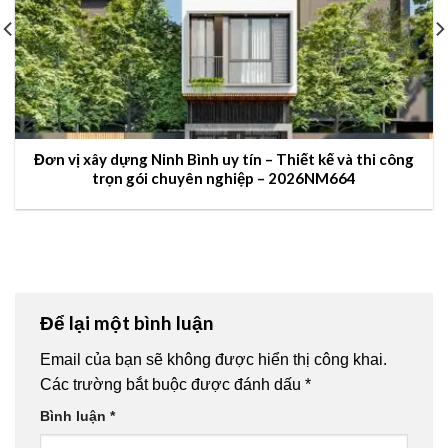
Đơn vị xây dựng Ninh Bình uy tín – Thiết kế và thi công
trọn gói chuyên nghiệp – 2026NM664
Để lại một bình luận
Email của bạn sẽ không được hiển thị công khai.
Các trường bắt buộc được đánh dấu
*
Bình luận
*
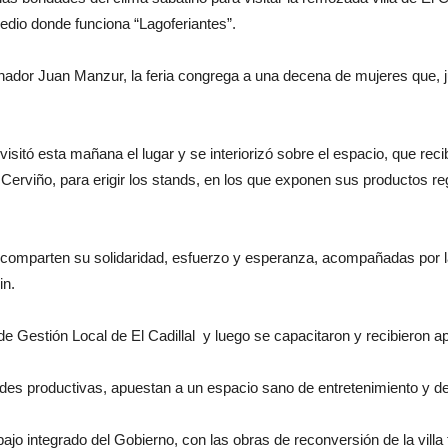
redio donde funciona “Lagoferiantes”.
rnador Juan Manzur, la feria congrega a una decena de mujeres que, ju
, visitó esta mañana el lugar y se interiorizó sobre el espacio, que r
Cerviño, para erigir los stands, en los que exponen sus productos reg
comparten su solidaridad, esfuerzo y esperanza, acompañadas por l
in.
 Gestión Local de El Cadillal y luego se capacitaron y recibieron apo
dades productivas, apuestan a un espacio sano de entretenimiento y d
ajo integrado del Gobierno, con las obras de reconversión de la villa 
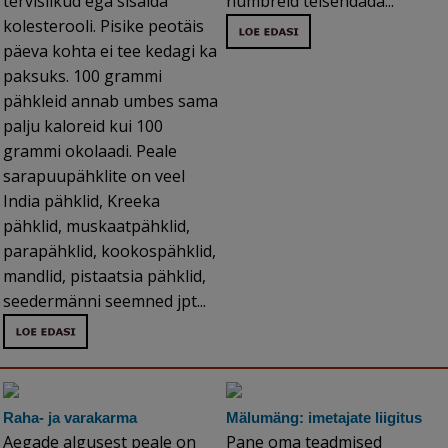
tervislikud ega sisalda
numbreid teisendada...
kolesterooli. Pisike peotäis
päeva kohta ei tee kedagi ka
paksuks. 100 grammi
pähkleid annab umbes sama
palju kaloreid kui 100
grammi okolaadi. Peale
sarapuupähklite on veel
India pähklid, Kreeka
pähklid, muskaatpähklid,
parapähklid, kookospähklid,
mandlid, pistaatsia pähklid,
seedermänni seemned jpt...
Raha- ja varakarma
Mälumäng: imetajate liigitus
Aegade algusest peale on
Pane oma teadmised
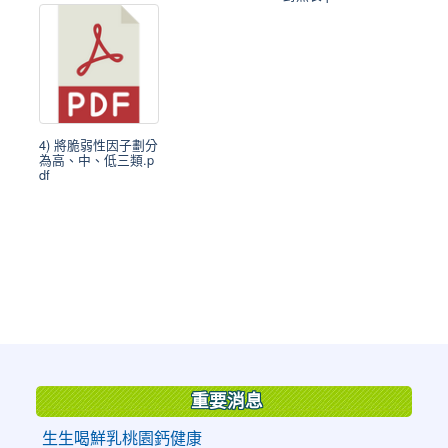
4) 將脆弱性因子劃分
為高、中、低三類.p
df
:::
重要消息
生生喝鮮乳桃園鈣健康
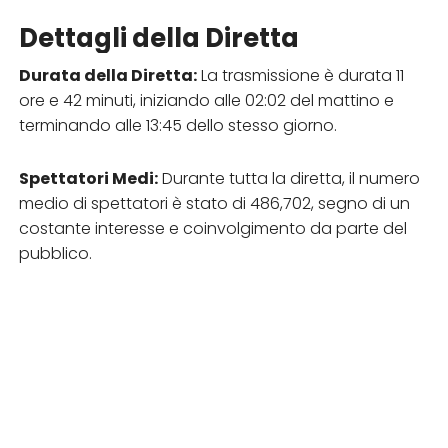
Dettagli della Diretta
Durata della Diretta:
La trasmissione è durata 11
ore e 42 minuti, iniziando alle 02:02 del mattino e
terminando alle 13:45 dello stesso giorno.
Spettatori Medi:
Durante tutta la diretta, il numero
medio di spettatori è stato di 486,702, segno di un
costante interesse e coinvolgimento da parte del
pubblico.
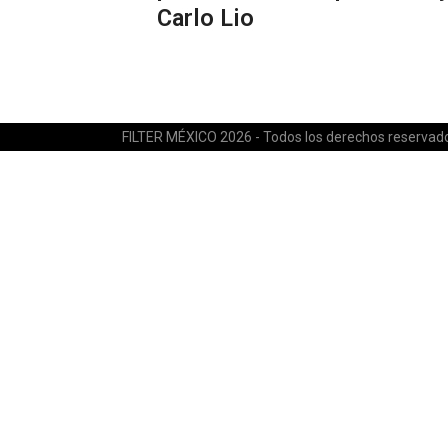
Carlo Lio
FILTER MÉXICO 2026 - Todos los derechos reservad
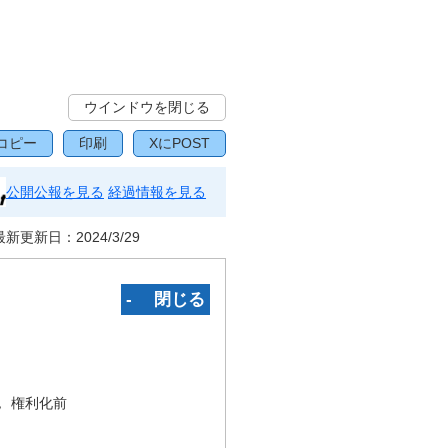
ウインドウを閉じる
コピー
印刷
XにPOST
公開公報を見る
経過情報を見る
最新更新日：
2024/3/29
‐ 閉じる
況
権利化前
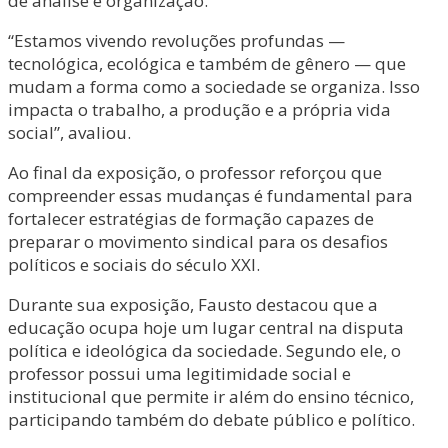
de análise e organização.
“Estamos vivendo revoluções profundas —
tecnológica, ecológica e também de gênero — que
mudam a forma como a sociedade se organiza. Isso
impacta o trabalho, a produção e a própria vida
social”, avaliou.
Ao final da exposição, o professor reforçou que
compreender essas mudanças é fundamental para
fortalecer estratégias de formação capazes de
preparar o movimento sindical para os desafios
políticos e sociais do século XXI.
Durante sua exposição, Fausto destacou que a
educação ocupa hoje um lugar central na disputa
política e ideológica da sociedade. Segundo ele, o
professor possui uma legitimidade social e
institucional que permite ir além do ensino técnico,
participando também do debate público e político.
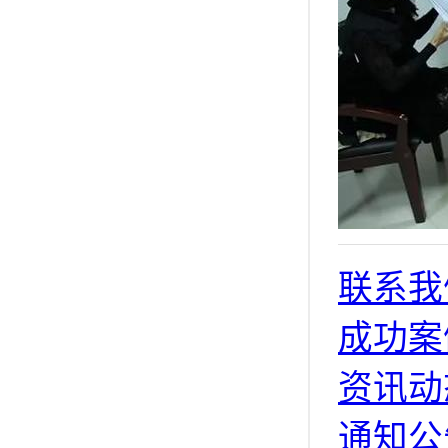
联系我
成功案
资讯动
通知公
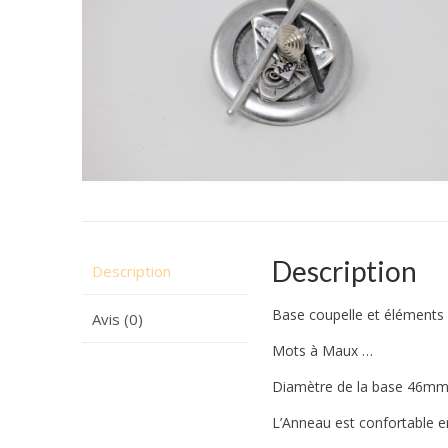
Description
Description
Base coupelle et éléments 
Avis (0)
Mots à Maux …
Diamètre de la base 46m
L’Anneau est confortable en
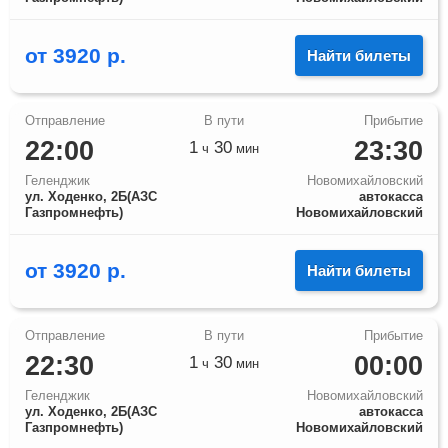
от
3920
р.
Найти билеты
22:00
23:30
1
30
ч
мин
Геленджик
Новомихайловский
ул. Ходенко, 2Б(АЗС
автокасса
Газпромнефть)
Новомихайловский
от
3920
р.
Найти билеты
22:30
00:00
1
30
ч
мин
Геленджик
Новомихайловский
ул. Ходенко, 2Б(АЗС
автокасса
Газпромнефть)
Новомихайловский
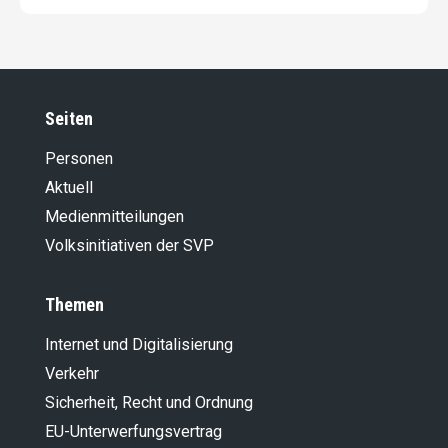
Seiten
Personen
Aktuell
Medienmitteilungen
Volksinitiativen der SVP
Themen
Internet und Digitalisierung
Verkehr
Sicherheit, Recht und Ordnung
EU-Unterwerfungsvertrag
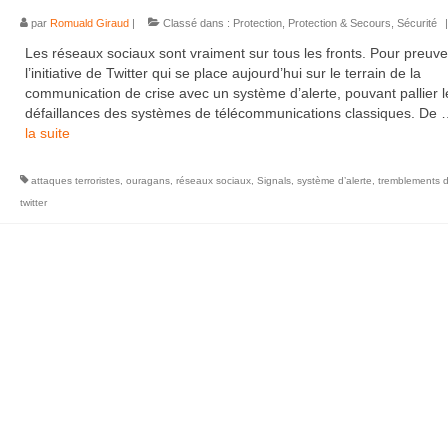
par
Romuald Giraud
|
Classé dans :
Protection
,
Protection & Secours
,
Sécurité
|
Les réseaux sociaux sont vraiment sur tous les fronts. Pour preuve
l’initiative de Twitter qui se place aujourd’hui sur le terrain de la
communication de crise avec un système d’alerte, pouvant pallier l
défaillances des systèmes de télécommunications classiques. De
la suite­­
attaques terroristes
,
ouragans
,
réseaux sociaux
,
Signals
,
système d’alerte
,
tremblements d
twitter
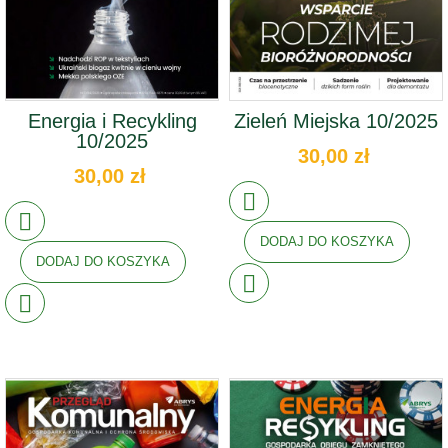
Energia i Recykling
Zieleń Miejska 10/2025
10/2025
30,00 zł
30,00 zł
DODAJ DO KOSZYKA
DODAJ DO KOSZYKA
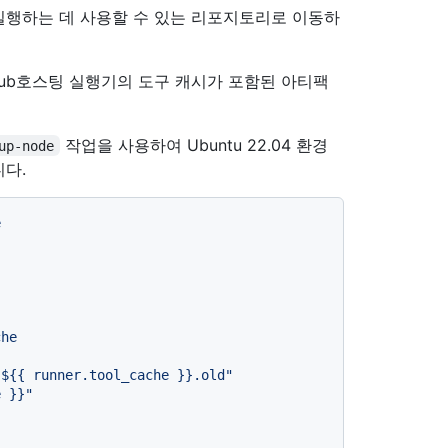
플로를 실행하는 데 사용할 수 있는 리포지토리로 이동하
Hub호스팅 실행기의 도구 캐시가 포함된 아티팩
작업을 사용하여 Ubuntu 22.04 환경
up-node
다.
e
che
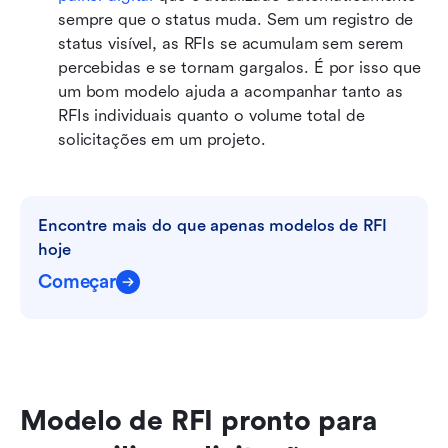
sempre que o status muda. Sem um registro de 
status visível, as RFIs se acumulam sem serem 
percebidas e se tornam gargalos. É por isso que 
um bom modelo ajuda a acompanhar tanto as 
RFIs individuais quanto o volume total de 
solicitações em um projeto. 
Encontre mais do que apenas modelos de RFI 
hoje
Começar
Modelo de RFI pronto para 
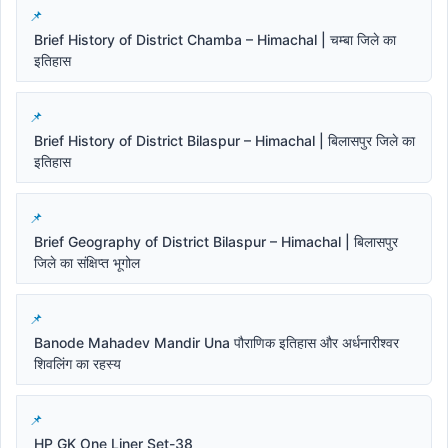
Brief History of District Chamba – Himachal | चम्बा जिले का
इतिहास
Brief History of District Bilaspur – Himachal | बिलासपुर जिले का
इतिहास
Brief Geography of District Bilaspur – Himachal | बिलासपुर
जिले का संक्षिप्त भूगोल
Banode Mahadev Mandir Una पौराणिक इतिहास और अर्धनारीश्वर
शिवलिंग का रहस्य
HP GK One Liner Set-38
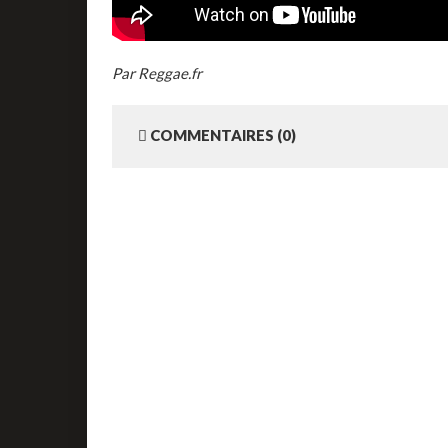
Par Reggae.fr
COMMENTAIRES (0)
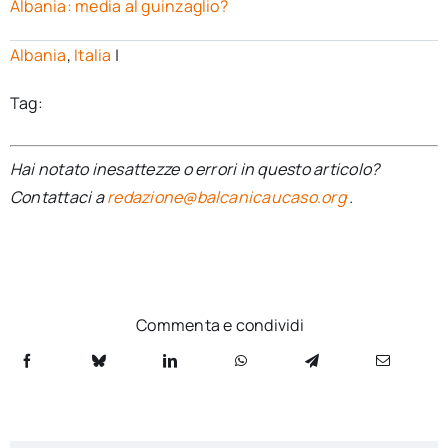
Albania: media al guinzaglio?
Albania
,
Italia
|
Tag:
Hai notato inesattezze o errori in questo articolo?
Contattaci a
redazione@balcanicaucaso.org
.
Commenta e condividi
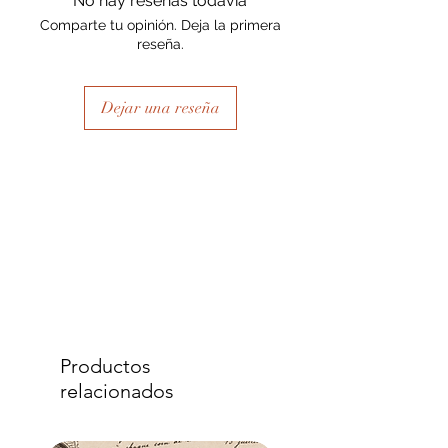
No hay reseñas todavía
Comparte tu opinión. Deja la primera
reseña.
Dejar una reseña
Productos
relacionados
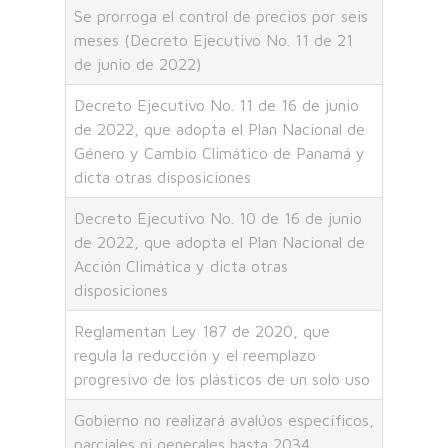
Se prorroga el control de precios por seis
meses (Decreto Ejecutivo No. 11 de 21
de junio de 2022)
Decreto Ejecutivo No. 11 de 16 de junio
de 2022, que adopta el Plan Nacional de
Género y Cambio Climático de Panamá y
dicta otras disposiciones
Decreto Ejecutivo No. 10 de 16 de junio
de 2022, que adopta el Plan Nacional de
Acción Climática y dicta otras
disposiciones
Reglamentan Ley 187 de 2020, que
regula la reducción y el reemplazo
progresivo de los plásticos de un solo uso
Gobierno no realizará avalúos específicos,
parciales ni generales hasta 2034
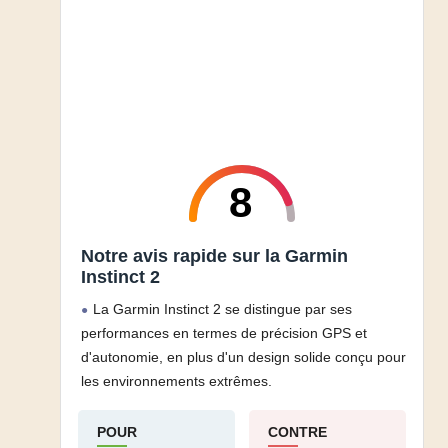
8
Notre avis rapide sur la Garmin
Instinct 2
La Garmin Instinct 2 se distingue par ses
performances en termes de précision GPS et
d'autonomie, en plus d'un design solide conçu pour
les environnements extrêmes.
POUR
CONTRE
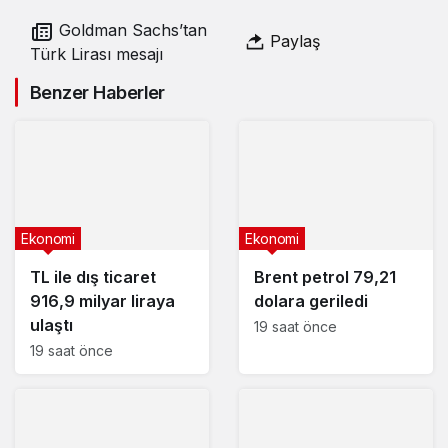
Goldman Sachs’tan
Paylaş
Türk Lirası mesajı
Benzer Haberler
Ekonomi
Ekonomi
TL ile dış ticaret
Brent petrol 79,21
916,9 milyar liraya
dolara geriledi
ulaştı
19 saat önce
19 saat önce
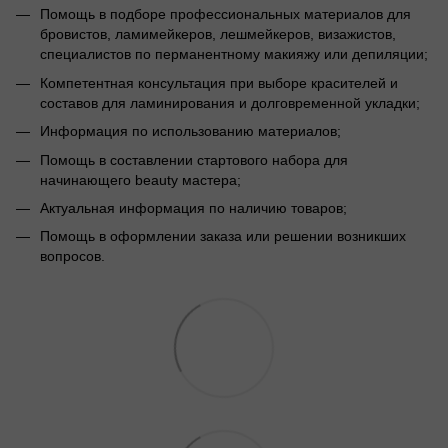
Помощь в подборе профессиональных материалов для
бровистов, ламимейкеров, лешмейкеров, визажистов,
специалистов по перманентному макияжу или депиляции;
Компетентная консультация при выборе красителей и
составов для ламинирования и долговременной укладки;
Информация по использованию материалов;
Помощь в составлении стартового набора для
начинающего beauty мастера;
Актуальная информация по наличию товаров;
Помощь в оформлении заказа или решении возникших
вопросов.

▶ **Prompt**
The lines above that include "otras" should each be listed.

▶ **Solution**
dicta otras disposiciones
Acción Climática y dicta otras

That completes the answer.